Back when I was a kid, I inherited my grandma’s coin collection. I hadn’t looked through it in a while, but recently I decided I was going to tackle one of it’s unsolved mysteries. Namely, the story behind this Cuban peso:
It’s difficult to see from the picture, but there’s a list of signatures underneath the heading “S.S. Wills 2-3-45.” As a kid I thought maybe these were friends of my grandparents (it was part of my grandma’s coin collection, after all), but that couldn’t be true since they hadn’t even known each other by that date. I figured out that they were most likely war buddies of my Pop Pop and after a lot of squinting and image manipulation I managed to figure out most of the names. Lookups on Ancestry led me to more information on these men, which eventually, through the wonder of Google and a lot of luck, led me to the discovery of this photograph:
The website I found it on is one dedicated to the 330th Bomb Group. There’s a ton of information, a bunch of which I hadn’t been aware of. Here’s what I learned:
My Pop Pop was the radar observer for crew 714, which flew the B-29 K-15, or the “City of Gary, IN.” The plane’s nickname was “?” which, according to Sergeant John Stevens, was because after 8 missions they hadn’t named the plane yet, so the ground crew painted a giant “?” on the nose. It was because they didn’t know if the crew would come back after each mission.

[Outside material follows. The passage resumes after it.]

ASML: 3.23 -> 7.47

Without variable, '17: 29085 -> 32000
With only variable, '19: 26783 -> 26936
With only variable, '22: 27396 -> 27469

Kind of morbid and scary, but also amusing that they were basically flying the only plane in the AF without a proper nickname.
On their 20th mission (August 8, 1945), K-15 lost 2 of it’s engines before crash landing back on Iwo Jima. There’s a really great play-by-play of the entire mission/crash landing by Lieutenant John Reis which I won’t bore you with right now, but if you’re interested you can read here.

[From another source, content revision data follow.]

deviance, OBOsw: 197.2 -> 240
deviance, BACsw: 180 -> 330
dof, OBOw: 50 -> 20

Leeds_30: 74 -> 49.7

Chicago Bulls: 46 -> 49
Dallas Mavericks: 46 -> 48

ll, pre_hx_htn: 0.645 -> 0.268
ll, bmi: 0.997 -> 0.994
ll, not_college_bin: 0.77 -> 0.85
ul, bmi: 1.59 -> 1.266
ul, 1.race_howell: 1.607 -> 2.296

The crew flew an additional 3 missions in K-3 and received multiple Air Medals. Pop Pop flew home with Captain Thomas Abbring and Lieutenant Reis in either K-12 or K-16 (the information is conflicting) for the Sunset Project, a project initiated by the Air Force to get planes back stateside. If they flew on K-16, they would have been in another crash (no casualties), this time on Johnston Island. K-12 seems to have made it back no problem.
It’s amazing the kind of information you can find if you only have the patience to look!